Walton’s life took an unexpected turn when, in 1948, he met and married a much younger Argentinian woman, moved to an Italian island to become a tax exile, and devoted himself to serious composition for the rest of his life. While few of the works he produced after 1948 were comparable in quality to his prewar creations, he was still capable of producing wonders, as he did in 1963 with the Variations on a Theme by Hindemith—which he composed for George Szell, his great American advocate. Like his Second Symphony (1960), also taken up by Szell, it is a work of miraculous poise and lucidity, the high-water mark of his postwar career.
Walton’s lifelong insecurity, rooted in his self-consciousness about his lower-middle-class status, grew greater as he grew older, with younger critics dismissing even his great works of the ’30s as old-fashioned—the cruelest blow of all. As he said late in life, echoing their unwarranted denigration, “I don’t say that the works are disappointing, but I could have done better if I’d thought about it.” But while his catalogue was smaller in size and more uneven than that of Britten, it is no small thing to have written a half-dozen or so large-scale works of the highest possible quality, and it is not hard to imagine a younger conductor, here or in England, taking up his cause with the requisite enthusiasm.

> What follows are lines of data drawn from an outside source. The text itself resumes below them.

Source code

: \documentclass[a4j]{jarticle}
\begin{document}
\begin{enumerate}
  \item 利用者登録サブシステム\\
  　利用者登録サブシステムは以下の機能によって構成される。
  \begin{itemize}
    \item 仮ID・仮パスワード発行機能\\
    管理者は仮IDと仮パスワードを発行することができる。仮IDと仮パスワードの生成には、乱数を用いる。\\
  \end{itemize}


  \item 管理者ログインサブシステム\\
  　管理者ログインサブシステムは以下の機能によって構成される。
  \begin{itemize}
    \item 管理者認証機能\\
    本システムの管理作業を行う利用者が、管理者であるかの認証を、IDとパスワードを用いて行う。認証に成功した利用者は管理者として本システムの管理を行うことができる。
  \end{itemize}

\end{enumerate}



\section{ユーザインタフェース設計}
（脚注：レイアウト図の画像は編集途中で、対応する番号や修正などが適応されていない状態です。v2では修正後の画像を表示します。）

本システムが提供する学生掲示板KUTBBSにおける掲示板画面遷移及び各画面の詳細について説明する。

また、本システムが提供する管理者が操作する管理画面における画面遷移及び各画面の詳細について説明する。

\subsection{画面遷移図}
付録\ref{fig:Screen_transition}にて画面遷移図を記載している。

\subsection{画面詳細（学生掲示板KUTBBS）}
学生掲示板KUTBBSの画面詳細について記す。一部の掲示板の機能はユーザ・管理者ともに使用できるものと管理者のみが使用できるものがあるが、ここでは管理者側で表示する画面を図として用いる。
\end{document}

The First Symphony, above all, is a work of colossal force, one that has always belonged in the international repertoire, and this symphony as well as its companion pieces of the ’30s deserve to be known as masterpieces whose accessibility is a mark not of their superficiality but their distinction. They may not sound all that English, but they sound like no one else—Britten least of all—and their time will come.